Imagine walking up a mountain alone. But it’s no ordinary mountain. The ground beneath you is shaking, and the entire mountain is covered in smoke. At its peak is a thick cloud with lightning and thunder. God descends onto the mountain in fire, and each time you speak to him, he responds in thunder. This is what Moses experienced in Exodus 19.
Now compare that experience to your last time in prayer.
Distracted, obligatory, ordinary — I doubt any such words came across Moses’s mind as he ascended the mountain. But some three thousand years later, we rarely marvel that God permits imperfect humans into his presence.
How did the shocking become so ordinary to us? Is it even possible for our experiences with God to be that fascinating? When was the last time you enjoyed meaningful time alone with God? Time so good that you didn’t want to leave. It was just you, reading God’s words, in his holy presence.
We live in a time when most people have a difficult time concentrating on anything. We are constantly looking for the quick fix and for faster solutions. So the thought of sitting quietly to meditate on Scripture and praying deeply in silence can be eagerly replaced by listening to a sermon while driving to work. While it’s definitely better than nothing (considering all of the other messages we are bombarded with daily), the point of this article is to say that there is no substitute for being alone with God.
We must learn to be still again.
It was simple for Paul. He loved being with Jesus. “To live is Christ, and to die is gain” (Philippians 1:21).
Knowing Christ deeply consumed him (Philippians 3:8). There is no substitute for being alone with God. If you don’t have time, you need to quit something to make room. Skip a meal. Cancel a meeting. End some regular commitment. There is literally nothing more important you could do today.
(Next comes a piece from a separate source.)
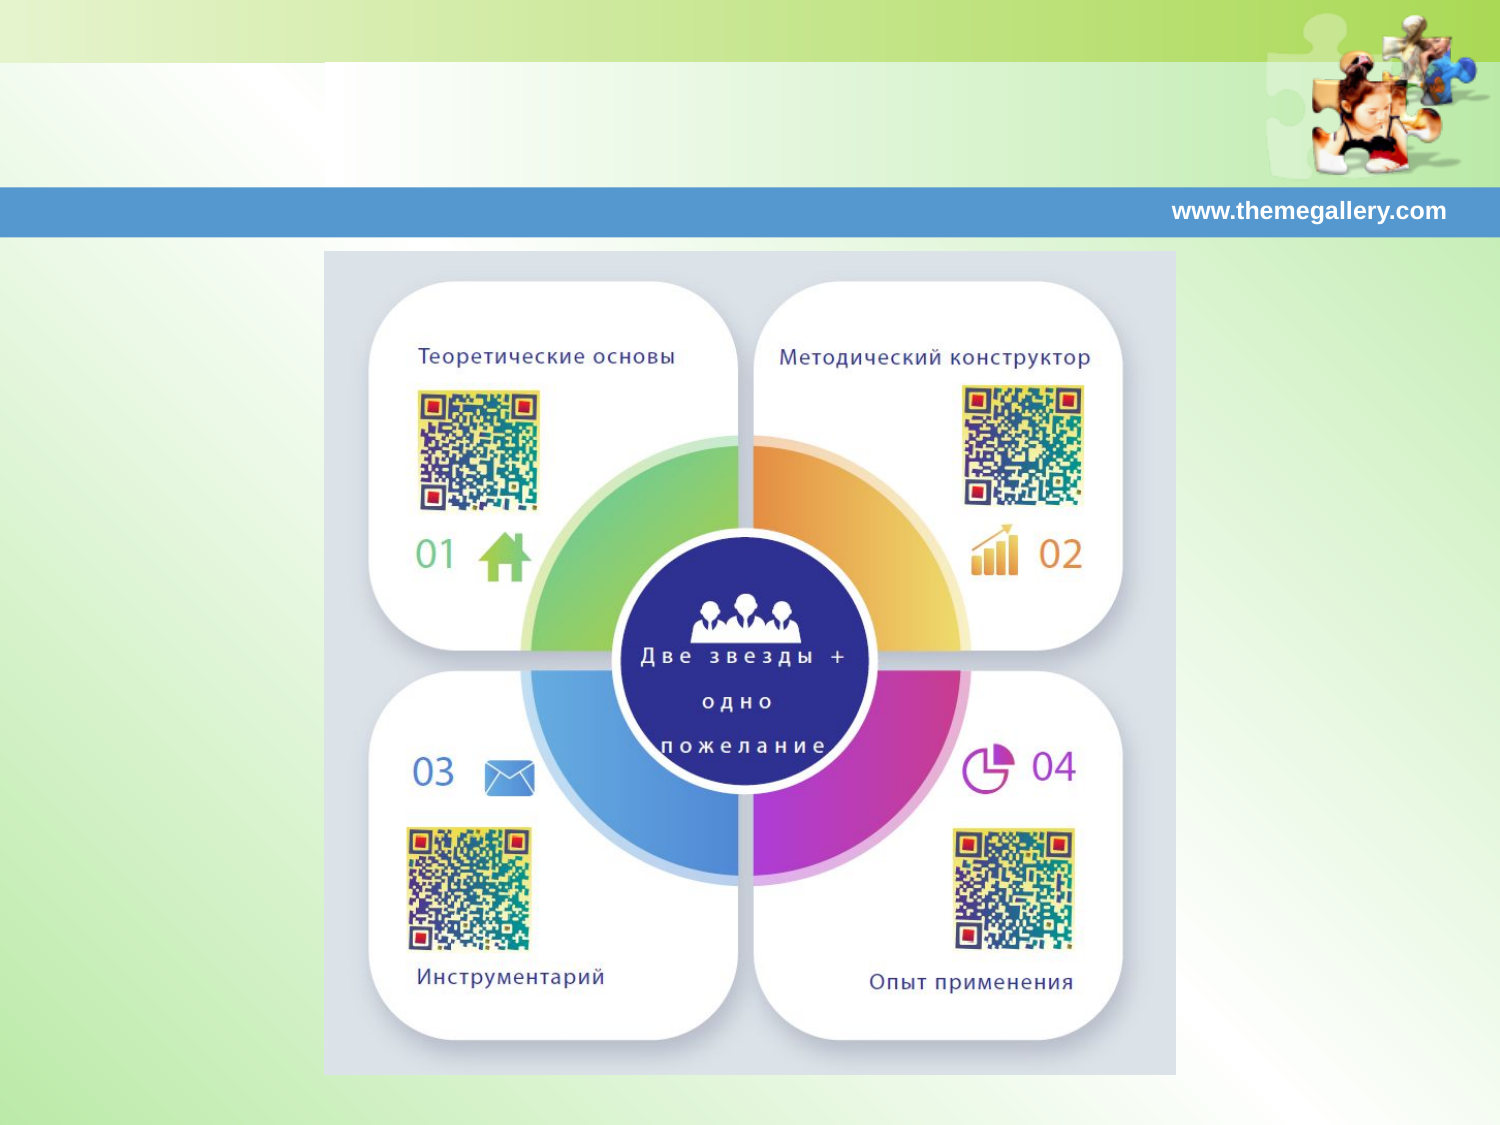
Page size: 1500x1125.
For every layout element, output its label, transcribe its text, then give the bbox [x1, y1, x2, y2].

footer www.themegallery.com [75, 187, 1463, 227]
picture [1265, 12, 1493, 185]
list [324, 251, 1176, 1075]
God literally determines whether or not you take another breath. “He himself gives to all mankind life and breath and everything” (Acts 17:25). Could anything be more important than meeting with the One who decides if you live through this day? Could anything be better? How can we not make time to be with the Maker of time?
What plans do you have today that you think so important that you would race past the Creator to get to them?